Your answer should consist of each line below that includes the word "Synthe".

Document layout analysis data:
++++++++++

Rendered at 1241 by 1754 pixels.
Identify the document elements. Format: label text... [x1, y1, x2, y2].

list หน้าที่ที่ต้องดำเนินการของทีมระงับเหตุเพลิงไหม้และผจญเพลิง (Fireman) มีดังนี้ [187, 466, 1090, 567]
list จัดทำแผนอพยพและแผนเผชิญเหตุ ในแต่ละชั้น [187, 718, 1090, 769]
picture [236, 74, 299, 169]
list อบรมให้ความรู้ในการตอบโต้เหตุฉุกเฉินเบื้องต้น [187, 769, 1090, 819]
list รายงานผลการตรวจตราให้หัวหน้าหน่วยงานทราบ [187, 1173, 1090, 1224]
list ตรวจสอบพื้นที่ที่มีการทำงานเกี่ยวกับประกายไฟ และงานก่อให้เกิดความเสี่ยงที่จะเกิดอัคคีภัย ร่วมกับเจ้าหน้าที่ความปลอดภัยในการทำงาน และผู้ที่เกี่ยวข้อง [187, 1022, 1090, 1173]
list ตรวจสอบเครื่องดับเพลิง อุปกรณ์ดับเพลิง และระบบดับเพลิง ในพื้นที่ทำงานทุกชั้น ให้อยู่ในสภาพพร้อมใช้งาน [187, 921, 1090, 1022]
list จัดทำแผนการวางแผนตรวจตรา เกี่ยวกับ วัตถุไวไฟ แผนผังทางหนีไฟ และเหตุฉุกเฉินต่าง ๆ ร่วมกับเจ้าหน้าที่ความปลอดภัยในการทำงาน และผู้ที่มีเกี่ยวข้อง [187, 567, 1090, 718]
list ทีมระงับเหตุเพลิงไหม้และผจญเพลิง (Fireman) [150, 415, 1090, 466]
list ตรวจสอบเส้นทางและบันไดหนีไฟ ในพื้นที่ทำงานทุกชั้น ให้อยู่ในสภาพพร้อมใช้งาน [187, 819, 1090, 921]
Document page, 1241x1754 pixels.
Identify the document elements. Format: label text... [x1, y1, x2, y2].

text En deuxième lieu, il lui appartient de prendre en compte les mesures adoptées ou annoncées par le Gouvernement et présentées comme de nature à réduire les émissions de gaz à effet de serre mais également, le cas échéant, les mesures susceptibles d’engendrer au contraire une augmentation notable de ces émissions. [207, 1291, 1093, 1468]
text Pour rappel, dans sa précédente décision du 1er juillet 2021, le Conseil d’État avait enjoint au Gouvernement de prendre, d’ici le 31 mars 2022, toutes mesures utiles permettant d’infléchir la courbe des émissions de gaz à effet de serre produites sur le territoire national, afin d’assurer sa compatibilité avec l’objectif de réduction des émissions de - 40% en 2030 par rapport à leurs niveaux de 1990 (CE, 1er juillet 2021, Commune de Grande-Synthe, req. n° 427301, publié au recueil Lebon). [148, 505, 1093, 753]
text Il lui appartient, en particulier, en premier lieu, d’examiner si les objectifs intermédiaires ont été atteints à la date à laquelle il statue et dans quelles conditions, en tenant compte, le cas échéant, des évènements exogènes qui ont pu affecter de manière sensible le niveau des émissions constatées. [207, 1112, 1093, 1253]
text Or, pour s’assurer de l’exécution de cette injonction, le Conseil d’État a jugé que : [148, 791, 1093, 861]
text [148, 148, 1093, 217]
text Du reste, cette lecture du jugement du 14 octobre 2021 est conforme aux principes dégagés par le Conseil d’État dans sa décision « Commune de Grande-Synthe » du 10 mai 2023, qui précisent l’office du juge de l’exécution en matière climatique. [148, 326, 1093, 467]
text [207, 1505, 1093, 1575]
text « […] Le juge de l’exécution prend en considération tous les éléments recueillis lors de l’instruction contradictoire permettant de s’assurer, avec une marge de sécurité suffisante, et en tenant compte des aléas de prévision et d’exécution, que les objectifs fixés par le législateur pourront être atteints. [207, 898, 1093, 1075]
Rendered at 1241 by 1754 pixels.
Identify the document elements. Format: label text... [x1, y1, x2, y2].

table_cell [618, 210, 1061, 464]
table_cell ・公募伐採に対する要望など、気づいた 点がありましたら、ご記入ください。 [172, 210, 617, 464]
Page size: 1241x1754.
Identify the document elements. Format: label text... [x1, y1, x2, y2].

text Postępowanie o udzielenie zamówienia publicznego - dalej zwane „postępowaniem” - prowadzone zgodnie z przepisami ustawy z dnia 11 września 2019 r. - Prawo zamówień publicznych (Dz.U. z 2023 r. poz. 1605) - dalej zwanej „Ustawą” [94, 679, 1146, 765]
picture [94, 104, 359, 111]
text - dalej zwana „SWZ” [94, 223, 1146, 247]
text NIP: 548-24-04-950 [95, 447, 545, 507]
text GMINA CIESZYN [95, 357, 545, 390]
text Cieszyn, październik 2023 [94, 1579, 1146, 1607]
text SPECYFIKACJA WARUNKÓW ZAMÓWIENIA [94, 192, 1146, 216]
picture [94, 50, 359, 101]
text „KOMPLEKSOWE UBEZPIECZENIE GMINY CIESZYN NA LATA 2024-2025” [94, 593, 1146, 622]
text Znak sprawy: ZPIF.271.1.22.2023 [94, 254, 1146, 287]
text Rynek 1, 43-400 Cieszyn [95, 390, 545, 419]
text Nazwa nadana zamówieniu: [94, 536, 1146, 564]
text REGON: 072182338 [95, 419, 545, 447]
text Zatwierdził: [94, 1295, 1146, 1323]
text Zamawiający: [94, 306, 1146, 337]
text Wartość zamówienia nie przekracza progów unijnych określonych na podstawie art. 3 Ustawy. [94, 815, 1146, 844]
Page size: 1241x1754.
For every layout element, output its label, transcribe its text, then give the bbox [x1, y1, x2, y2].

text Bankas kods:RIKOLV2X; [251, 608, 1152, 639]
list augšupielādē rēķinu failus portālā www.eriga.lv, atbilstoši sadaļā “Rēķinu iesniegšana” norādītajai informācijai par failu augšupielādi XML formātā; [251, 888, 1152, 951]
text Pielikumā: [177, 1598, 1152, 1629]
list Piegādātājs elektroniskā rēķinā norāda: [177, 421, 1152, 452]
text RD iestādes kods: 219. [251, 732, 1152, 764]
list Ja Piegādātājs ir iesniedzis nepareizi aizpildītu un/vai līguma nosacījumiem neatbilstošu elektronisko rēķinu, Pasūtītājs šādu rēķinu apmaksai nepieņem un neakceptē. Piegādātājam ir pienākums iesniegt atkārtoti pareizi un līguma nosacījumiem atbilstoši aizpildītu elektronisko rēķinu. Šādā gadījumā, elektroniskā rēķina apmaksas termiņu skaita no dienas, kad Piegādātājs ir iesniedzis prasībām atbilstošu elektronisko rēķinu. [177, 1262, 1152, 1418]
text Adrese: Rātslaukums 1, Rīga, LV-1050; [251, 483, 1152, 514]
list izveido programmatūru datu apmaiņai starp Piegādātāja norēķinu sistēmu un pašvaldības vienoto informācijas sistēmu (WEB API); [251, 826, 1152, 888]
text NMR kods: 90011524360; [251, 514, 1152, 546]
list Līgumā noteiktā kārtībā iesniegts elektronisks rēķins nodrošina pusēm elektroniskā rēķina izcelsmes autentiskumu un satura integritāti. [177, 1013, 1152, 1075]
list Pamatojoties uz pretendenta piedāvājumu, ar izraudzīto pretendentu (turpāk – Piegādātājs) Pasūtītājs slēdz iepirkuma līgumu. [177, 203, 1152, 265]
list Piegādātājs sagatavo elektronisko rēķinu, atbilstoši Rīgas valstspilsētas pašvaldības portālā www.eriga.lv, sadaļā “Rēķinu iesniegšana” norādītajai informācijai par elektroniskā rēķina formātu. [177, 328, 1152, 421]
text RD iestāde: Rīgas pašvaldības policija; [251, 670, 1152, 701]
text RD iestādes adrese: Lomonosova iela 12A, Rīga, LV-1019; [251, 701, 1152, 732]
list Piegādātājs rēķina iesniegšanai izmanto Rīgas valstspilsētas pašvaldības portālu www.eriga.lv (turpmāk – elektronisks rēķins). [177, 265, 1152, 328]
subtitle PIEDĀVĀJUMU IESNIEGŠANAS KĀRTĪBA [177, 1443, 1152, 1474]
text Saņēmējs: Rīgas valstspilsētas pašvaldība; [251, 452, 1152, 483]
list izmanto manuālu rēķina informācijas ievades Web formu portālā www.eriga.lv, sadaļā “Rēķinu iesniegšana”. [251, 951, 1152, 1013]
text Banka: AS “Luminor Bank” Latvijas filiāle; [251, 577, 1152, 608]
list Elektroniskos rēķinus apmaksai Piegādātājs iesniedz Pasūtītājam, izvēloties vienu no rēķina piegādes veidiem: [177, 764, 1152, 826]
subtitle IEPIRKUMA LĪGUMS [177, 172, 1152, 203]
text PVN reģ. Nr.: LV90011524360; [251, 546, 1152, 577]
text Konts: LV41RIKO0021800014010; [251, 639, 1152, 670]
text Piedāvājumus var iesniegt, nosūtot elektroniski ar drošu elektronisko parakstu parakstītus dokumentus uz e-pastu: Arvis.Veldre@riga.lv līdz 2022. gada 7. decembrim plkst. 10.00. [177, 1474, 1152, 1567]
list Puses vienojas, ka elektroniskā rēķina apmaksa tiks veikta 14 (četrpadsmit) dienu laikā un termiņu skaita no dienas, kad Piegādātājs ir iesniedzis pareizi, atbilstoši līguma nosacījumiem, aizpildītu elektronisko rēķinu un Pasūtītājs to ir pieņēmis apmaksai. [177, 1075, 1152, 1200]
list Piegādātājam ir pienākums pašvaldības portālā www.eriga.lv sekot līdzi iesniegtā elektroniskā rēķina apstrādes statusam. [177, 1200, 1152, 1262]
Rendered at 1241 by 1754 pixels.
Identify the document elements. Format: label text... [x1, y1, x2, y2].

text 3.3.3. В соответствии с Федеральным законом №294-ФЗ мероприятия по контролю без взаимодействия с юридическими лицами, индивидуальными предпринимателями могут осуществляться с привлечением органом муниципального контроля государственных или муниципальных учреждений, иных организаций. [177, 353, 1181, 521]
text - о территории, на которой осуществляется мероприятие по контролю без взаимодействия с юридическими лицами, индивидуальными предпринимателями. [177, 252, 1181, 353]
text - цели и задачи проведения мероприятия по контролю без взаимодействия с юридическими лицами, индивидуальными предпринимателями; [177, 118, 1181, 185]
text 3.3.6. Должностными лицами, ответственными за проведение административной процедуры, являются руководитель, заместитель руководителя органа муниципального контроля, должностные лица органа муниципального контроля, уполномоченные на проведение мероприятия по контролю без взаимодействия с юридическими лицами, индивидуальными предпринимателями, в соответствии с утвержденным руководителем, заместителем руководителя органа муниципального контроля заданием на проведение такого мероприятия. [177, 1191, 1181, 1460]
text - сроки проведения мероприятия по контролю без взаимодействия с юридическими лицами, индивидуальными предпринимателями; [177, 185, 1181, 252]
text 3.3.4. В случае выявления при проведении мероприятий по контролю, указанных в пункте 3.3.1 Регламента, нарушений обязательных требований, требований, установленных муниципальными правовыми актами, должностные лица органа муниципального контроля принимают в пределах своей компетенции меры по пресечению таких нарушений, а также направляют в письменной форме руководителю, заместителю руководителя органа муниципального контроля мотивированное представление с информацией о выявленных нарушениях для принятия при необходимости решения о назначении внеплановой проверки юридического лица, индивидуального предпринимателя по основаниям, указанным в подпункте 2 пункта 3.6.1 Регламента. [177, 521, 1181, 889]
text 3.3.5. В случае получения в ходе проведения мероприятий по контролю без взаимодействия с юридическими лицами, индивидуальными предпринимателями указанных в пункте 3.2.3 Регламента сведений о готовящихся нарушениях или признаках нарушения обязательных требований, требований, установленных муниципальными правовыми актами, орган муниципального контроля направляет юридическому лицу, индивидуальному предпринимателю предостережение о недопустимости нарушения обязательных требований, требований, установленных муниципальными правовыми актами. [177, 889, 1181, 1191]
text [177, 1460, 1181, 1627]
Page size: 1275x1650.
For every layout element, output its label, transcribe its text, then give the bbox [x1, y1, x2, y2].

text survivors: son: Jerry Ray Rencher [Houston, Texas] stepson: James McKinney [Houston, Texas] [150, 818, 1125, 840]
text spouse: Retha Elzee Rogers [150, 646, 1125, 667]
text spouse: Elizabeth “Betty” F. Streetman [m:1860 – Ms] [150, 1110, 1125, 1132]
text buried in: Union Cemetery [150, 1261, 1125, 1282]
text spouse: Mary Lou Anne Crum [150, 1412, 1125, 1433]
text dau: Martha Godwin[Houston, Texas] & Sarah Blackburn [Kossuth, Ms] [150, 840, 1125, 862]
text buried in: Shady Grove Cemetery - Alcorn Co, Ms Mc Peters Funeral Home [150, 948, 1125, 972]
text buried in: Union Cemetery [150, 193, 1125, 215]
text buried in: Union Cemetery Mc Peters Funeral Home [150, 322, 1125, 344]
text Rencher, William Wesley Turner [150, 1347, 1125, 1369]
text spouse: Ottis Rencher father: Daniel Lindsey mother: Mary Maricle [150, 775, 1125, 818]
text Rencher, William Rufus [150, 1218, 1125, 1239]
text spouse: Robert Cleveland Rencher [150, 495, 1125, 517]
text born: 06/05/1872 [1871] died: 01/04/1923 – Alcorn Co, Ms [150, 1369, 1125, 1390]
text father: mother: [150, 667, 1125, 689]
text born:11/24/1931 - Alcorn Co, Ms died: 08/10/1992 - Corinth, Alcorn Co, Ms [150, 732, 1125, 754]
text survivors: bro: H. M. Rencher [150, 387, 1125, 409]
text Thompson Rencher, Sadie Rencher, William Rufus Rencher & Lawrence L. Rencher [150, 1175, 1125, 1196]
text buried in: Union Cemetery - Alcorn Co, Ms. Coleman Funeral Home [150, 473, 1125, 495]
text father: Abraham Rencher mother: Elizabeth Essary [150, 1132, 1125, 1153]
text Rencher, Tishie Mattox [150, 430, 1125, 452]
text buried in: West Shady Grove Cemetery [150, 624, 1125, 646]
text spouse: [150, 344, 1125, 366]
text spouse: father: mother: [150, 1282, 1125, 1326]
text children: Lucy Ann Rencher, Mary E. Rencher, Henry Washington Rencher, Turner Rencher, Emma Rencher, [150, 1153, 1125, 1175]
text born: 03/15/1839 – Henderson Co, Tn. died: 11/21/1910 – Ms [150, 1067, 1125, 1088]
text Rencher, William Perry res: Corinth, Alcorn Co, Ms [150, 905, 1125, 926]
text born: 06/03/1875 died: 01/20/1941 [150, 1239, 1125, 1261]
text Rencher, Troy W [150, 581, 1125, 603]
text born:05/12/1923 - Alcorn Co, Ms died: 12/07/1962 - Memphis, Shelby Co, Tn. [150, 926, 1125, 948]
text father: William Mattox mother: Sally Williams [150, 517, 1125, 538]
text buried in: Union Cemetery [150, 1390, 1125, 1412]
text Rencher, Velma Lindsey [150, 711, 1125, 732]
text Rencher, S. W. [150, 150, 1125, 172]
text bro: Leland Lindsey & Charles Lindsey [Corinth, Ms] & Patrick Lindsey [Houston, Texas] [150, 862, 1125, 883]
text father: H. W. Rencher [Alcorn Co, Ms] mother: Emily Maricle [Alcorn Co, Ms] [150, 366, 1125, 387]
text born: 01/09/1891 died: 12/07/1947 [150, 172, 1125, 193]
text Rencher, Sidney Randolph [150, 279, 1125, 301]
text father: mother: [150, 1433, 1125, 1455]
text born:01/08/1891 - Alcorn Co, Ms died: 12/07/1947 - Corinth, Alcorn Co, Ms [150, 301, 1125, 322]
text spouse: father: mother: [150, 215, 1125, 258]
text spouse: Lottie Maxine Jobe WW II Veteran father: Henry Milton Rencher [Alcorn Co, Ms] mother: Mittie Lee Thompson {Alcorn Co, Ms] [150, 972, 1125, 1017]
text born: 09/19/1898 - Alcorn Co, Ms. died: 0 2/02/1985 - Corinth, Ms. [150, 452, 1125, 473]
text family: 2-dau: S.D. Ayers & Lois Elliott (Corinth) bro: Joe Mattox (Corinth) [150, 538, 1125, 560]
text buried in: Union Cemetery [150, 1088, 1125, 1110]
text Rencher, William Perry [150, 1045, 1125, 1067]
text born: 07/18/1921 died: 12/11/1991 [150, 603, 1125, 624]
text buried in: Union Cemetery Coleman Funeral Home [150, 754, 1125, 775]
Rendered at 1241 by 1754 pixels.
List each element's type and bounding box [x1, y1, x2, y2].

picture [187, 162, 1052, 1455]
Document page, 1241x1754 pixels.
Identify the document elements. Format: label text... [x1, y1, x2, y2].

++++++++++

■ **Your response**:
text Pour rappel, dans sa précédente décision du 1er juillet 2021, le Conseil d’État avait enjoint au Gouvernement de prendre, d’ici le 31 mars 2022, toutes mesures utiles permettant d’infléchir la courbe des émissions de gaz à effet de serre produites sur le territoire national, afin d’assurer sa compatibilité avec l’objectif de réduction des émissions de - 40% en 2030 par rapport à leurs niveaux de 1990 (CE, 1er juillet 2021, Commune de Grande-Synthe, req. n° 427301, publié au recueil Lebon). [148, 505, 1093, 753]
text Du reste, cette lecture du jugement du 14 octobre 2021 est conforme aux principes dégagés par le Conseil d’État dans sa décision « Commune de Grande-Synthe » du 10 mai 2023, qui précisent l’office du juge de l’exécution en matière climatique. [148, 326, 1093, 467]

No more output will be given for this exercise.